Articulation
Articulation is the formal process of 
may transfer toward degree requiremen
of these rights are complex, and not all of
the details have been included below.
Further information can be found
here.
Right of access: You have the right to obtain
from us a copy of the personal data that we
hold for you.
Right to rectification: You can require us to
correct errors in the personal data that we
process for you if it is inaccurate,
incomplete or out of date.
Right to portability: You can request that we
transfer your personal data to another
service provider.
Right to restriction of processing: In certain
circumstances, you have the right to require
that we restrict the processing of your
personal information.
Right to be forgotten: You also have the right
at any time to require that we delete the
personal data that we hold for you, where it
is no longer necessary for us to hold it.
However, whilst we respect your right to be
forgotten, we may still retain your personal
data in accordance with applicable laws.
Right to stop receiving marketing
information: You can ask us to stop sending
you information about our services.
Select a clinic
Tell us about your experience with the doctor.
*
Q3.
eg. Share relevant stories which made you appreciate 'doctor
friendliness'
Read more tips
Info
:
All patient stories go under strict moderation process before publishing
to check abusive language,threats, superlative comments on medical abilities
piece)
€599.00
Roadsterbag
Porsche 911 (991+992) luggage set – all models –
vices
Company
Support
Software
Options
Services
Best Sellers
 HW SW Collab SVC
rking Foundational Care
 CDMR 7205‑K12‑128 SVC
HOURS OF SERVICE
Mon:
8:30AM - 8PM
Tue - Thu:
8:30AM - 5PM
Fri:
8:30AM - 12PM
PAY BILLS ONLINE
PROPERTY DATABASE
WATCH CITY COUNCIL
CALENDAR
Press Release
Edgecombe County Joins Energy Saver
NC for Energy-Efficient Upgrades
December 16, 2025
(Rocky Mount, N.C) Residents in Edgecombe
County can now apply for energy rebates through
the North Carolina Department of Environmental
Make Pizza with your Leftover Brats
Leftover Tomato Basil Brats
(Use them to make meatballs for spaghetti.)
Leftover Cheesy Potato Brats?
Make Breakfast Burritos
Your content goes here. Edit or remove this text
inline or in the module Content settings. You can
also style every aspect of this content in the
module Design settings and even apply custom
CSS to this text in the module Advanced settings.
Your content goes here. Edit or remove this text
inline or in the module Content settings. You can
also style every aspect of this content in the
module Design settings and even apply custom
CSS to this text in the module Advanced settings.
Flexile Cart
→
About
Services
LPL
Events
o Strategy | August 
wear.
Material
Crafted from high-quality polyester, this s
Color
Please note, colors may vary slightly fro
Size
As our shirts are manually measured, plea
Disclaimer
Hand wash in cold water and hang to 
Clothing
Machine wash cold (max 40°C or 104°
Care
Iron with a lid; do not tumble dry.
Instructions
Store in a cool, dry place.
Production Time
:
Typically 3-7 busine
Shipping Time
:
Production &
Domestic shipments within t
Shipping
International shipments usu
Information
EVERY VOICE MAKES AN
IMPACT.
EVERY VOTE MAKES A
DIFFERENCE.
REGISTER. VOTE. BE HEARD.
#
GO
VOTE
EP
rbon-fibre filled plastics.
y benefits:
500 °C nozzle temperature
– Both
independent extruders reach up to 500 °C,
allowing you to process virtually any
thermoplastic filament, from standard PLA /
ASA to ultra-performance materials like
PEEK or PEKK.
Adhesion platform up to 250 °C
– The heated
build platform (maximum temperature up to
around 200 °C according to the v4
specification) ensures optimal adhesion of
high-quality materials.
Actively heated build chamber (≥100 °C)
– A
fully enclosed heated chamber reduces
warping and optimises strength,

• _DIRECTIONS FOR THIS TASK_: Each line above is to be set down again verbatim.

• _RESPONSE_:
Articulation
Articulation is the formal process of 
may transfer toward degree requiremen
of these rights are complex, and not all of
the details have been included below.
Further information can be found
here.
Right of access: You have the right to obtain
from us a copy of the personal data that we
hold for you.
Right to rectification: You can require us to
correct errors in the personal data that we
process for you if it is inaccurate,
incomplete or out of date.
Right to portability: You can request that we
transfer your personal data to another
service provider.
Right to restriction of processing: In certain
circumstances, you have the right to require
that we restrict the processing of your
personal information.
Right to be forgotten: You also have the right
at any time to require that we delete the
personal data that we hold for you, where it
is no longer necessary for us to hold it.
However, whilst we respect your right to be
forgotten, we may still retain your personal
data in accordance with applicable laws.
Right to stop receiving marketing
information: You can ask us to stop sending
you information about our services.
Select a clinic
Tell us about your experience with the doctor.
*
Q3.
eg. Share relevant stories which made you appreciate 'doctor
friendliness'
Read more tips
Info
:
All patient stories go under strict moderation process before publishing
to check abusive language,threats, superlative comments on medical abilities
piece)
€599.00
Roadsterbag
Porsche 911 (991+992) luggage set – all models –
vices
Company
Support
Software
Options
Services
Best Sellers
 HW SW Collab SVC
rking Foundational Care
 CDMR 7205‑K12‑128 SVC
HOURS OF SERVICE
Mon:
8:30AM - 8PM
Tue - Thu:
8:30AM - 5PM
Fri:
8:30AM - 12PM
PAY BILLS ONLINE
PROPERTY DATABASE
WATCH CITY COUNCIL
CALENDAR
Press Release
Edgecombe County Joins Energy Saver
NC for Energy-Efficient Upgrades
December 16, 2025
(Rocky Mount, N.C) Residents in Edgecombe
County can now apply for energy rebates through
the North Carolina Department of Environmental
Make Pizza with your Leftover Brats
Leftover Tomato Basil Brats
(Use them to make meatballs for spaghetti.)
Leftover Cheesy Potato Brats?
Make Breakfast Burritos
Your content goes here. Edit or remove this text
inline or in the module Content settings. You can
also style every aspect of this content in the
module Design settings and even apply custom
CSS to this text in the module Advanced settings.
Your content goes here. Edit or remove this text
inline or in the module Content settings. You can
also style every aspect of this content in the
module Design settings and even apply custom
CSS to this text in the module Advanced settings.
Flexile Cart
→
About
Services
LPL
Events
o Strategy | August 
wear.
Material
Crafted from high-quality polyester, this s
Color
Please note, colors may vary slightly fro
Size
As our shirts are manually measured, plea
Disclaimer
Hand wash in cold water and hang to 
Clothing
Machine wash cold (max 40°C or 104°
Care
Iron with a lid; do not tumble dry.
Instructions
Store in a cool, dry place.
Production Time
:
Typically 3-7 busine
Shipping Time
:
Production &
Domestic shipments within t
Shipping
International shipments usu
Information
EVERY VOICE MAKES AN
IMPACT.
EVERY VOTE MAKES A
DIFFERENCE.
REGISTER. VOTE. BE HEARD.
#
GO
VOTE
EP
rbon-fibre filled plastics.
y benefits:
500 °C nozzle temperature
– Both
independent extruders reach up to 500 °C,
allowing you to process virtually any
thermoplastic filament, from standard PLA /
ASA to ultra-performance materials like
PEEK or PEKK.
Adhesion platform up to 250 °C
– The heated
build platform (maximum temperature up to
around 200 °C according to the v4
specification) ensures optimal adhesion of
high-quality materials.
Actively heated build chamber (≥100 °C)
– A
fully enclosed heated chamber reduces
warping and optimises strength,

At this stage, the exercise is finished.